**What the task requires**
Retyping each entry exactly is the whole task.

Items from a data source
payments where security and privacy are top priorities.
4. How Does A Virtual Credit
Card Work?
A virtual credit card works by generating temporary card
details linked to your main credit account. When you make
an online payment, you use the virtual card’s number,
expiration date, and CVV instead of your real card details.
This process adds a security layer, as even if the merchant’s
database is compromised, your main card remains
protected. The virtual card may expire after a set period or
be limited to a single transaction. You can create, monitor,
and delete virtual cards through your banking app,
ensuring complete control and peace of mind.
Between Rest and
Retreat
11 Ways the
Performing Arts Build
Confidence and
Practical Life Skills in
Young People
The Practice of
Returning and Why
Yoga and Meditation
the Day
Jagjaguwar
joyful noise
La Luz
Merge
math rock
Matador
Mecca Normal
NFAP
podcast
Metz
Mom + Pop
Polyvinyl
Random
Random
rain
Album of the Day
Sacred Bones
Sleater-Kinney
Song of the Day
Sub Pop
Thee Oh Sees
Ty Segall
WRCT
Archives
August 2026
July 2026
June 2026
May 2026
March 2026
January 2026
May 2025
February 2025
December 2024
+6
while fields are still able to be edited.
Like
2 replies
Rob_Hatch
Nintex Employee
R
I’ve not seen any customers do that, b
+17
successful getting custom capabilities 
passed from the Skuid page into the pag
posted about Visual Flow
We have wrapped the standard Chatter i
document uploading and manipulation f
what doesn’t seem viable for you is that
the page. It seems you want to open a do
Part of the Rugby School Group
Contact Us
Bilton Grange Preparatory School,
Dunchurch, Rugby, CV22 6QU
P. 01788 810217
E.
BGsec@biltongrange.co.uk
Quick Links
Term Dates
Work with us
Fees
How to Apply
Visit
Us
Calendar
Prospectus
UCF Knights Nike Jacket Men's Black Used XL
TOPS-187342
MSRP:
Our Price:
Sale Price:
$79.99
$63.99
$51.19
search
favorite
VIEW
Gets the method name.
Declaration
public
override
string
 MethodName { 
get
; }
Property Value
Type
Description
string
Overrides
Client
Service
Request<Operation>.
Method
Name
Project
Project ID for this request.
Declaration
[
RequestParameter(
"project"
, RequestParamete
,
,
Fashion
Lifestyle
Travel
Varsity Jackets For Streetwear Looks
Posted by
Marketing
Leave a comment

**Response box**
payments where security and privacy are top priorities.
4. How Does A Virtual Credit
Card Work?
A virtual credit card works by generating temporary card
details linked to your main credit account. When you make
an online payment, you use the virtual card’s number,
expiration date, and CVV instead of your real card details.
This process adds a security layer, as even if the merchant’s
database is compromised, your main card remains
protected. The virtual card may expire after a set period or
be limited to a single transaction. You can create, monitor,
and delete virtual cards through your banking app,
ensuring complete control and peace of mind.
Between Rest and
Retreat
11 Ways the
Performing Arts Build
Confidence and
Practical Life Skills in
Young People
The Practice of
Returning and Why
Yoga and Meditation
the Day
Jagjaguwar
joyful noise
La Luz
Merge
math rock
Matador
Mecca Normal
NFAP
podcast
Metz
Mom + Pop
Polyvinyl
Random
Random
rain
Album of the Day
Sacred Bones
Sleater-Kinney
Song of the Day
Sub Pop
Thee Oh Sees
Ty Segall
WRCT
Archives
August 2026
July 2026
June 2026
May 2026
March 2026
January 2026
May 2025
February 2025
December 2024
+6
while fields are still able to be edited.
Like
2 replies
Rob_Hatch
Nintex Employee
R
I’ve not seen any customers do that, b
+17
successful getting custom capabilities 
passed from the Skuid page into the pag
posted about Visual Flow
We have wrapped the standard Chatter i
document uploading and manipulation f
what doesn’t seem viable for you is that
the page. It seems you want to open a do
Part of the Rugby School Group
Contact Us
Bilton Grange Preparatory School,
Dunchurch, Rugby, CV22 6QU
P. 01788 810217
E.
BGsec@biltongrange.co.uk
Quick Links
Term Dates
Work with us
Fees
How to Apply
Visit
Us
Calendar
Prospectus
UCF Knights Nike Jacket Men's Black Used XL
TOPS-187342
MSRP:
Our Price:
Sale Price:
$79.99
$63.99
$51.19
search
favorite
VIEW
Gets the method name.
Declaration
public
override
string
 MethodName { 
get
; }
Property Value
Type
Description
string
Overrides
Client
Service
Request<Operation>.
Method
Name
Project
Project ID for this request.
Declaration
[
RequestParameter(
"project"
, RequestParamete
,
,
Fashion
Lifestyle
Travel
Varsity Jackets For Streetwear Looks
Posted by
Marketing
Leave a comment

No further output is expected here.